All your UK electrical items will be fully compatible with UAE systems. No special plugs or adaptors required.

-


----------



## liquid8urn (Oct 7, 2008)

what about appliances from Australia?


----------



## sgilli3 (Mar 23, 2008)

They will work here- just need an adapter, as Oz has 3 pin appliances, and most plugs here are 2 pin


----------



## crazymazy1980 (Aug 2, 2008)

sgilli3 said:


> They will work here- just need an adapter, as Oz has 3 pin appliances, and most plugs here are 2 pin


Do you not mean the other way around? 

You will find the definitive answer in the sticky below:

(http://www.expatforum.com/expats/du...w-about-dubai-please-read-before-posting.html)


----------



## sgilli3 (Mar 23, 2008)

No- Our plugs in Oz are a different shape than the 3 pins found here, so need an adapter.
They are set at a 30 deg angle



Lots of electrical appliances we have bought here are 2 pin, and need an adapter.


----------



## crazymazy1980 (Aug 2, 2008)

sgilli3 said:


> No- Our plugs in Oz are a different shape than the 3 pins found here, so need an adapter.
> They are set at a 30 deg angle
> 
> 
> ...


I think we've both misunderstood one another 

The wall sockets here are standard 3 pin UK sockets and run on standard UK voltage.

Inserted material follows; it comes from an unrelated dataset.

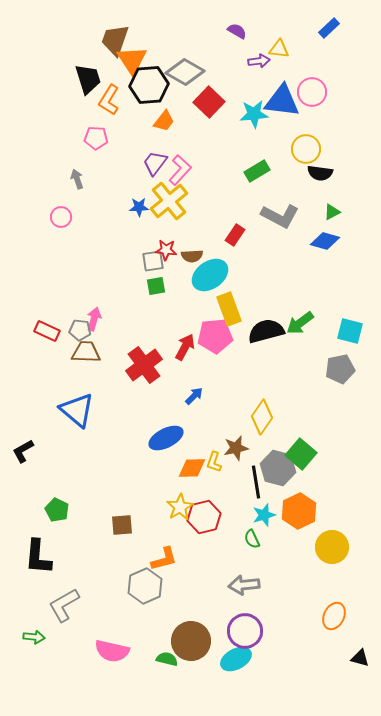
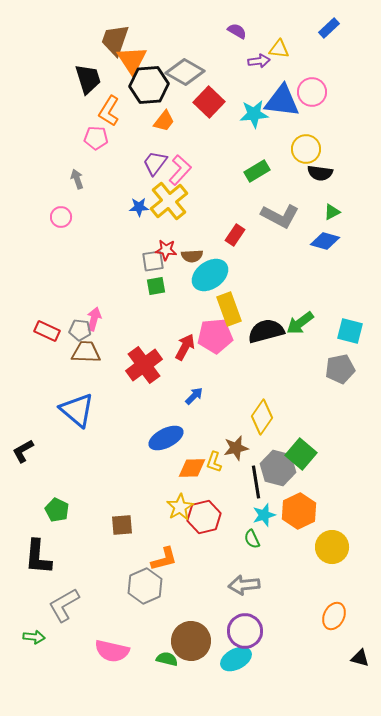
orange L-shape at (109, 100): moved 11 px down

If you bring any appliance from the UK it will work without the need for an adaptor.


----------



## sgilli3 (Mar 23, 2008)

crazymazy1980 said:


> I think we've both misunderstood one another
> 
> The wall sockets here are standard 3 pin UK sockets and run on standard UK voltage. If you bring any appliance from the UK it will work without the need for an adaptor.


I think we may have misunderstood each other.
Perhaps I should have put Liquid8urns question in my answer, as it was him (?) I was answering re: his query about Aussie electricals.


----------



## grandesigner (Oct 5, 2008)

Afternoon.

Can I get three pin(in the wall) to 2 pin adaptors over there. All my stuff is continental 2 pin. I've just found an old shaving plug, but cant get those here(spain).

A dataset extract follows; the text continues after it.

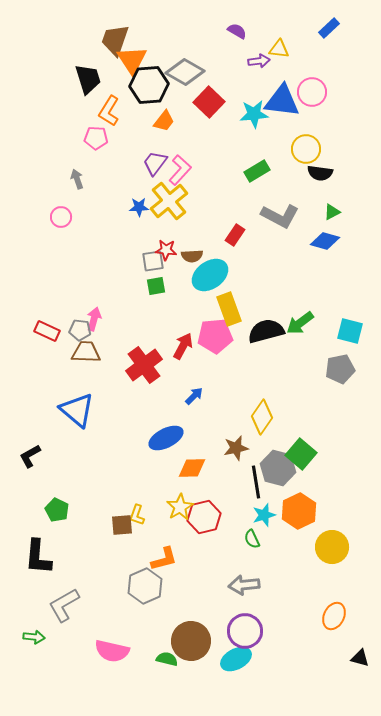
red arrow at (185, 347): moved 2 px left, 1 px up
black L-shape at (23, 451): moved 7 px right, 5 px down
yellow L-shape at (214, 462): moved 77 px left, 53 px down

Also, when I bring my laptop thru customs, do they start it up and check for all the stuff they dont want you to have? 

Cheers


----------



## Elphaba (Jan 24, 2008)

grandesigner said:


> Afternoon.
> 
> Can I get three pin(in the wall) to 2 pin adaptors over there. All my stuff is continental 2 pin. I've just found an old shaving plug, but cant get those here(spain).
> 
> ...


Adaptors are readily available and are cheap. We all have loads as despite sockets being 3 pin, most electrical goods for sale come with a two pin plug. 

Customs rarely check laptops, but assume that they might.

-


----------



## grandesigner (Oct 5, 2008)

Customs rarely check laptops, but assume that they might.

-[/QUOTE]

Very wise,Thanks


----------



## crazymazy1980 (Aug 2, 2008)

grandesigner said:


> Customs rarely check laptops, but assume that they might.
> 
> -


Very wise,Thanks[/QUOTE]

(SNIP)

http://www.onlinesecurityauthority....out-encryption-and-making-your-system-secure/

Added a different link now, hopefully this does not offend the Mods


----------



## liquid8urn (Oct 7, 2008)

When you say 'they check laptops', what exactly do they do? I've been travelling for years with my laptop (twice through the UAE), never checked except under the x-rays... isn't there a privacy of data law?


----------



## Elphaba (Jan 24, 2008)

liquid8urn said:


> When you say 'they check laptops', what exactly do they do? I've been travelling for years with my laptop (twice through the UAE), never checked except under the x-rays... isn't there a privacy of data law?


This is the UAE. The Government can do pretty much what it likes. No democracy here.

There is always the possiblilty that customs officials can go through the data stored on your laptop if they think you may have data that is inconsistant with the social and moral values of the UAE.

-


----------



## liquid8urn (Oct 7, 2008)

Thanks Elphaba.


----------